J'en suis profondement touche.
Je ne puis que redire a mes concitoyens d'Europe ce que je leur ai dit deja plusieurs fois depuis l'annee 1871, si fatale pour l'univers entier. Mes esperances ne sont pas ebranlees, mais sont ajournees.
Il y a actuellement deux efforts dans la civilisation; l'un pour, l'autre contre; l'effort de la France et l'effort de l'Allemagne. Chacune veut creer un monde.
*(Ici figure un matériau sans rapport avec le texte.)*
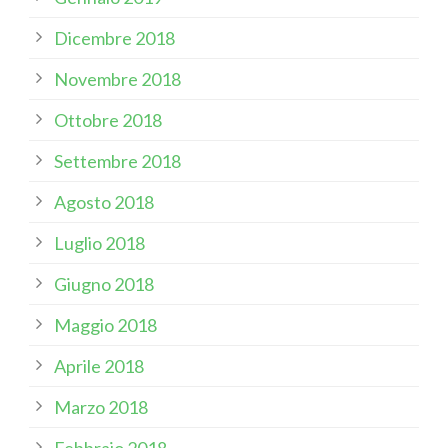
Dicembre 2018
Novembre 2018
Ottobre 2018
Settembre 2018
Agosto 2018
Luglio 2018
Giugno 2018
Maggio 2018
Aprile 2018
Marzo 2018
Febbraio 2018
Ce que l'Allemagne veut faire, c'est l'Allemagne; ce que la France veut faire, c'est l'Europe.
Faire l'Allemagne, c'est construire l'empire, c'est-a-dire la nuit; faire l'Europe, c'est enfanter la democratie, c'est-a-dire la lumiere.
N'en doutez pas, entre les deux mondes, l'un tenebreux, l'autre radieux, l'un faux, l'autre vrai, le choix de l'avenir est fait.
L'avenir departagera l'Allemagne et la France; il rendra a l'une sa part du Danube, a l'autre sa part du Rhin, et il fera a toutes deux ce don magnifique, l'Europe, c'est-a-dire la grande republique federale du continent.
Les rois s'allient pour se combattre et font entre eux des traites de paix qui aboutissent a des cas de guerre; de la ces monstrueuses ententes des forces monarchiques contre tous les progres sociaux, contre la Revolution francaise, contre la liberte des peuples. De la Wellington et Blucher, Pitt et Cobourg; de la ce crime, dit la Sainte-Alliance; qui dit alliance de rois dit alliance de vautours. Cette fraternite fratricide finira; et a l'Europe des Rois-Coalises succedera l'Europe des Peuples-Unis.